Karena pengeluaran mereka yang besar, Inter lebih mengandalkan individu, dengan pemain menyerang yang lebih menentukan. Sarannya adalah Inzaghi bisa memilih Lauturo Martinez dan Lukaku, yang memiliki kemampuan untuk menjadi tantangan berat bagi tim mana pun. Mereka juga punya kapasitas untuk bermain di mana mereka tidak melakukan apa pun, sebuah masalah yang terlihat dari fakta bahwa Inter sering kali hanya menciptakan sedikit peluang. Mereka tidak memiliki ideologi taktis Milan, dan oleh karena itu lebih bergantung pada menciptakan peluang di setiap pertandingan. Bagus sekali Inzaghi berhasil mewujudkannya di Liga Champions sejauh ini. Seperti yang dikatakan oleh salah satu tokoh yang pernah bekerja dengan kedua klub, “ada perbedaan besar antara performa terburuk Inter dan performa terbaik mereka”.

Hal ini tidak terlihat terjadi di Milan, karena cara bermainnya yang lebih jelas. Pendekatan itu berarti selalu ada layanan yang menyerang. Konsistensi mendasar seperti itu telah mendorong laju Liga Champions ini dan memastikan mereka mengatasi performa buruk di Serie A.

Banyak orang di sekitar Milan juga akan bersikeras bahwa ini hanyalah “keajaiban” yang datang pada klub ketika mereka bermain di Liga Champions. Di masa kejayaan di pertengahan tahun 2000-an, beberapa pemain terkadang mengenakan tema kompetisi yang sudah dikenal untuk mencoba mendapatkan respons di liga yang buruk.

Milan merayakan setelah mengalahkan Napoli
Milan merayakan setelah mengalahkan Napoli (Gambar Getty)

“Saya tidak tahu apa yang terjadi pada kami ketika kami mendengarkan musik Liga Champions,” kata mantan CEO Adriano Galliani. “Kita harus bertanya pada psikolog.”

Mentalitas juga membebani pertandingan ini, namun mungkin memiliki efek sebaliknya. Itu bisa menghambat permainan. Ada juga fakta bahwa, seperti yang ditemukan oleh kedua klub selama dekade terakhir, “keajaiban” hanya bisa melawan kenyataan dalam jangka waktu yang lama.

Hal inilah yang mewarnai perdebatan apakah Serie A kembali bergulir. Kedua klub tahu bahwa klub-klub terkaya – kebanyakan dari Liga Premier – hanya menunggu untuk mengeluarkan timnya. Itu bisa saja terjadi di Istanbul, setelah semifinal ini.
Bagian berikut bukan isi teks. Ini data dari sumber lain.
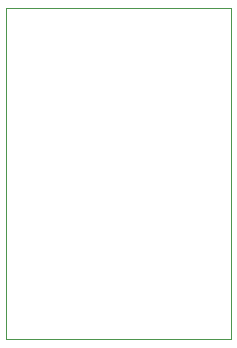
<source format=gbr>
%TF.GenerationSoftware,KiCad,Pcbnew,9.0.2*%
%TF.CreationDate,2025-07-27T20:23:48+02:00*%
%TF.ProjectId,ldo,6c646f2e-6b69-4636-9164-5f7063625858,rev?*%
%TF.SameCoordinates,Original*%
%TF.FileFunction,Profile,NP*%
%FSLAX46Y46*%
G04 Gerber Fmt 4.6, Leading zero omitted, Abs format (unit mm)*
G04 Created by KiCad (PCBNEW 9.0.2) date 2025-07-27 20:23:48*
%MOMM*%
%LPD*%
G01*
G04 APERTURE LIST*
%TA.AperFunction,Profile*%
%ADD10C,0.100000*%
%TD*%
G04 APERTURE END LIST*
D10*
X81500000Y-39000000D02*
X100500000Y-39000000D01*
X100500000Y-67000000D01*
X81500000Y-67000000D01*
X81500000Y-39000000D01*
M02*

</source>
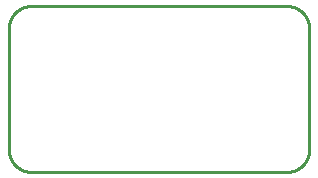
<source format=gbr>
G04 EAGLE Gerber RS-274X export*
G75*
%MOMM*%
%FSLAX34Y34*%
%LPD*%
%IN*%
%IPPOS*%
%AMOC8*
5,1,8,0,0,1.08239X$1,22.5*%
G01*
%ADD10C,0.254000*%


D10*
X0Y19050D02*
X73Y17390D01*
X289Y15742D01*
X649Y14120D01*
X1149Y12535D01*
X1785Y10999D01*
X2552Y9525D01*
X3445Y8123D01*
X4457Y6805D01*
X5580Y5580D01*
X6805Y4457D01*
X8123Y3445D01*
X9525Y2552D01*
X10999Y1785D01*
X12535Y1149D01*
X14120Y649D01*
X15742Y289D01*
X17390Y73D01*
X19050Y0D01*
X234950Y0D01*
X236610Y73D01*
X238258Y289D01*
X239881Y649D01*
X241465Y1149D01*
X243001Y1785D01*
X244475Y2552D01*
X245877Y3445D01*
X247195Y4457D01*
X248420Y5580D01*
X249543Y6805D01*
X250555Y8123D01*
X251448Y9525D01*
X252215Y10999D01*
X252851Y12535D01*
X253351Y14120D01*
X253711Y15742D01*
X253928Y17390D01*
X254000Y19050D01*
X254000Y121920D01*
X253928Y123580D01*
X253711Y125228D01*
X253351Y126851D01*
X252851Y128435D01*
X252215Y129971D01*
X251448Y131445D01*
X250555Y132847D01*
X249543Y134165D01*
X248420Y135390D01*
X247195Y136513D01*
X245877Y137525D01*
X244475Y138418D01*
X243001Y139185D01*
X241465Y139821D01*
X239881Y140321D01*
X238258Y140681D01*
X236610Y140898D01*
X234950Y140970D01*
X19050Y140970D01*
X17390Y140898D01*
X15742Y140681D01*
X14120Y140321D01*
X12535Y139821D01*
X10999Y139185D01*
X9525Y138418D01*
X8123Y137525D01*
X6805Y136513D01*
X5580Y135390D01*
X4457Y134165D01*
X3445Y132847D01*
X2552Y131445D01*
X1785Y129971D01*
X1149Y128435D01*
X649Y126851D01*
X289Y125228D01*
X73Y123580D01*
X0Y121920D01*
X0Y19050D01*
M02*

</source>
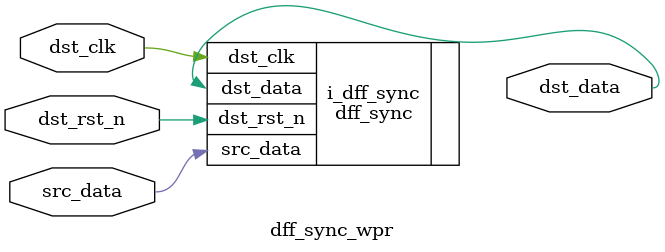
<source format=v>



module dff_sync_wpr #(
  parameter DEPTH = 2,
  parameter RST_VAL = 1'b0
)(
  input  src_data,
  input  dst_clk,
  input  dst_rst_n,
  output dst_data
);


  //----------------------------------------------------------------------------
  dff_sync #(
    .DEPTH (DEPTH),
    .RST_VAL (RST_VAL)
  ) i_dff_sync (
    .src_data (src_data),
    .dst_clk (dst_clk),
    .dst_rst_n (dst_rst_n),
    .dst_data (dst_data)
  );

endmodule
</source>
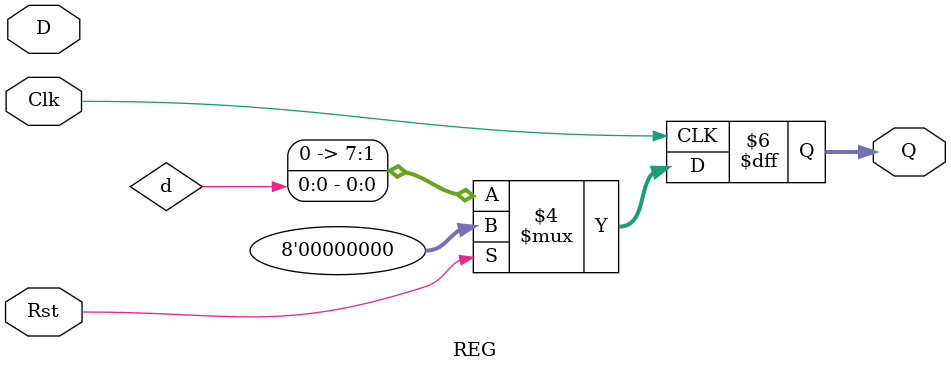
<source format=v>
`timescale 1ns / 1ps

module REG #(parameter DATAWIDTH = 8)(D, Clk, Rst, Q);

    input Clk, Rst;
    input [DATAWIDTH-1:0] D;
    output reg [DATAWIDTH-1:0] Q;
    
always @(posedge Clk)begin
    if (Rst == 1)
        Q <= 0;
    else
        Q <= d;
    end
    
endmodule

</source>
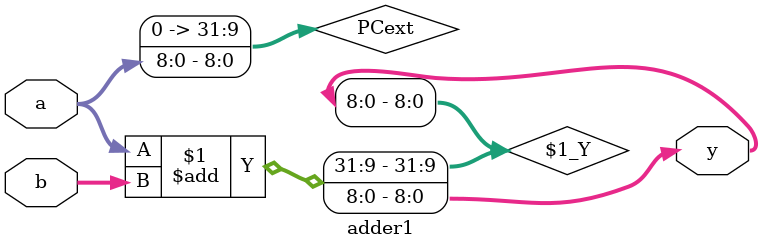
<source format=sv>
`timescale 1ns / 1ps

module adder1
    #(parameter WIDTH = 9, 
      parameter DATA_W = 32)
    (input logic [WIDTH-1:0] a,
     input logic [DATA_W-1:0] b,
     output logic [WIDTH-1:0] y);

logic [DATA_W-1:0] PCext; 

//extend pc to add to extimm
assign PCext = {23'b0,a}; 

assign y = a + b;

endmodule

</source>
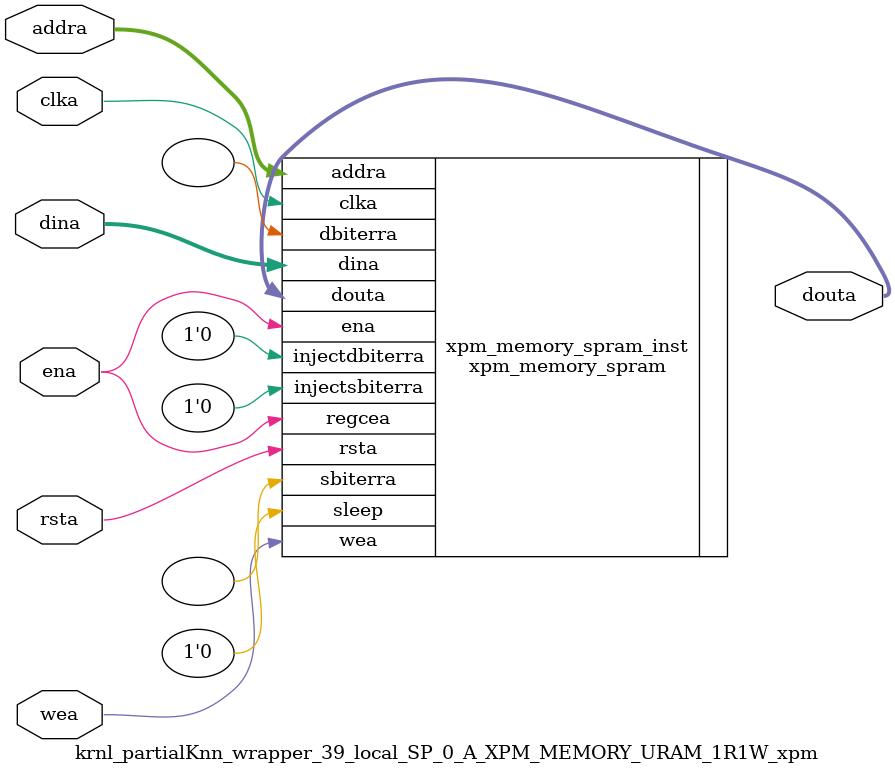
<source format=v>
`timescale 1 ns / 1 ps
module krnl_partialKnn_wrapper_39_local_SP_0_A_XPM_MEMORY_URAM_1R1W_xpm # (
  // Common module parameters
  parameter integer                 MEMORY_SIZE        = 524288,
  parameter                         MEMORY_PRIMITIVE   = "ultra",
  parameter                         ECC_MODE           = "no_ecc",
  parameter                         MEMORY_INIT_FILE   = "none",
  parameter                         WAKEUP_TIME        = "disable_sleep",
  parameter integer                 MESSAGE_CONTROL    = 0,
  // Port A module parameters
  parameter integer                 WRITE_DATA_WIDTH_A = 256,
  parameter integer                 READ_DATA_WIDTH_A  = WRITE_DATA_WIDTH_A,
  parameter integer                 BYTE_WRITE_WIDTH_A = WRITE_DATA_WIDTH_A,
  parameter integer                 ADDR_WIDTH_A       = 11,
  parameter                         READ_RESET_VALUE_A = "0",
  parameter integer                 READ_LATENCY_A     = 1,
  parameter                         WRITE_MODE_A       = "read_first"
) (
  // Port A module ports
  input  wire                                               clka,
  input  wire                                               rsta,
  input  wire                                               ena,
  input  wire [(WRITE_DATA_WIDTH_A/BYTE_WRITE_WIDTH_A)-1:0] wea,
  input  wire [ADDR_WIDTH_A-1:0]                            addra,
  input  wire [WRITE_DATA_WIDTH_A-1:0]                      dina,
  output wire [READ_DATA_WIDTH_A-1:0]                       douta
);
// Set parameter values and connect ports to instantiate an XPM_MEMORY single port RAM configuration
xpm_memory_spram # (
  // Common module parameters
  .MEMORY_SIZE        (MEMORY_SIZE),   //positive integer
  .MEMORY_PRIMITIVE   (MEMORY_PRIMITIVE),      //string; "auto", "distributed", "block" or "ultra";
  .ECC_MODE           (ECC_MODE),      //do not change
  .MEMORY_INIT_FILE   (MEMORY_INIT_FILE), //string; "none" or "<filename>.mem" 
  .MEMORY_INIT_PARAM  (""), //string;
  .WAKEUP_TIME        (WAKEUP_TIME),      //string; "disable_sleep" or "use_sleep_pin"
  .MESSAGE_CONTROL    (MESSAGE_CONTROL),      //do not change
  // Port A module parameters
  .WRITE_DATA_WIDTH_A (WRITE_DATA_WIDTH_A),     //positive integer
  .READ_DATA_WIDTH_A  (READ_DATA_WIDTH_A),     //positive integer
  .BYTE_WRITE_WIDTH_A (BYTE_WRITE_WIDTH_A),     //integer; 8, 9, or WRITE_DATA_WIDTH_A value
  .ADDR_WIDTH_A       (ADDR_WIDTH_A),      //positive integer
  .READ_RESET_VALUE_A (READ_RESET_VALUE_A),  //string
  .READ_LATENCY_A     (READ_LATENCY_A),      //non-negative integer
  .WRITE_MODE_A       (WRITE_MODE_A)       //string; "write_first", "read_first", "no_change"
) xpm_memory_spram_inst (
  // Common module ports
  .sleep          (1'b0),  //do not change
  // Port A module ports
  .clka           (clka),
  .rsta           (rsta),
  .ena            (ena),
  .regcea         (ena),
  .wea            (wea),
  .addra          (addra),
  .dina           (dina),
  .injectsbiterra (1'b0),  //do not change
  .injectdbiterra (1'b0),  //do not change
  .douta          (douta),
  .sbiterra       (),      //do not change
  .dbiterra       ()       //do not change
);
endmodule
</source>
Milan menjadikannya bagian dari strategi mereka. Inter musim panas ini membutuhkannya. Itu menunjukkan bagaimana keduanya beradaptasi dengan permainan modern. Semifinal ini akan menjadi sebuah pertunjukan, bukan glamor tradisional Milan, kota sepak bola. Itu sebabnya hal itu menjadi lebih berarti, meskipun kelihatannya tidak seperti itu.